Most pharmacokinetic adjustments for drug elimination are based on renal function because hepatic function is usually more difficult to quantitate. Elevated liver enzymes do reflect liver damage but are not a good measure of function. Hepatic function is often evaluated using the prothrombin time (or INR), serum albumin concentration, and serum bilirubin concentration. Unfortunately, each of these laboratory tests is affected by variables other than altered hepatic function.

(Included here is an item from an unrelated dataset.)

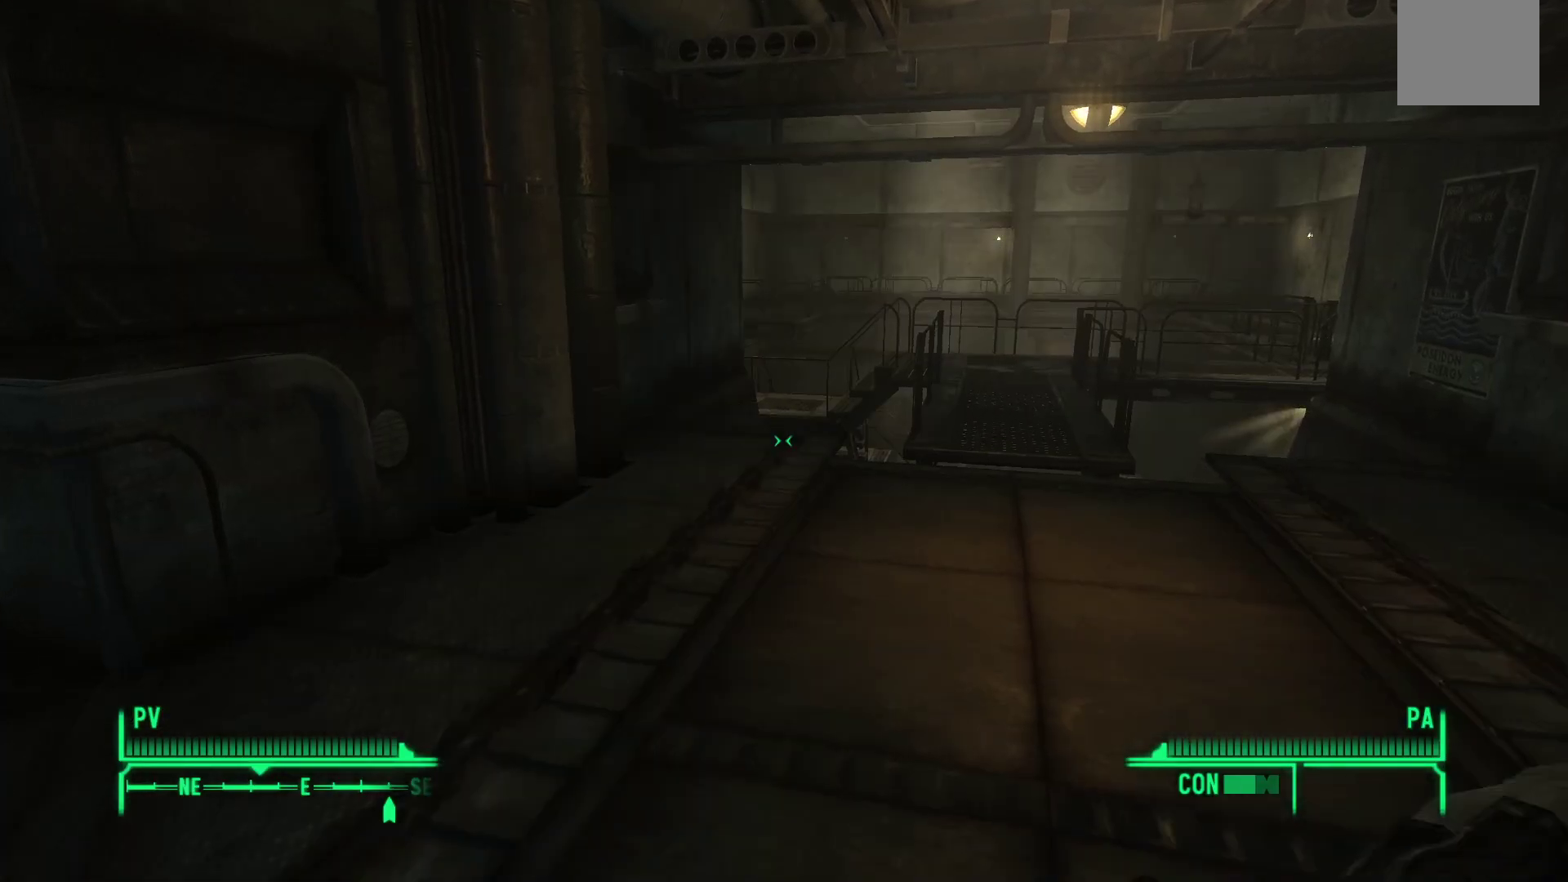
{"buttons": [], "left_stick": "center", "right_stick": "center", "events": [[350, "B", "down"], [483, "B", "up"]]}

For example, the serum albumin may be low due to decreased protein intake or increased renal or GI loss, as well as decreased hepatic function. Although liver function tests do not provide quantitative data, pharmacokinetic adjustments must still take into consideration liver function because this route of elimination is important for a significant number of drugs.

Cardiac Output

Cardiac output also affects drug metabolism. Hepatic or metabolic clearances for some drugs can be decreased by 25% to 50% in patients with congestive heart failure. For example, the metabolic clearances of theophylline and digoxin are reduced by approximately one-half in patients with congestive heart failure. Since the metabolic clearance for both of these drugs is much lower than the hepatic blood or plasma flow (low extraction ratio), it would not have been predicted that their clearances would have been influenced by cardiac output or hepatic blood flow to this extent. The decreased cardiac output and resultant hepatic congestion must, in some way, decrease the intrinsic metabolic capacity of the liver.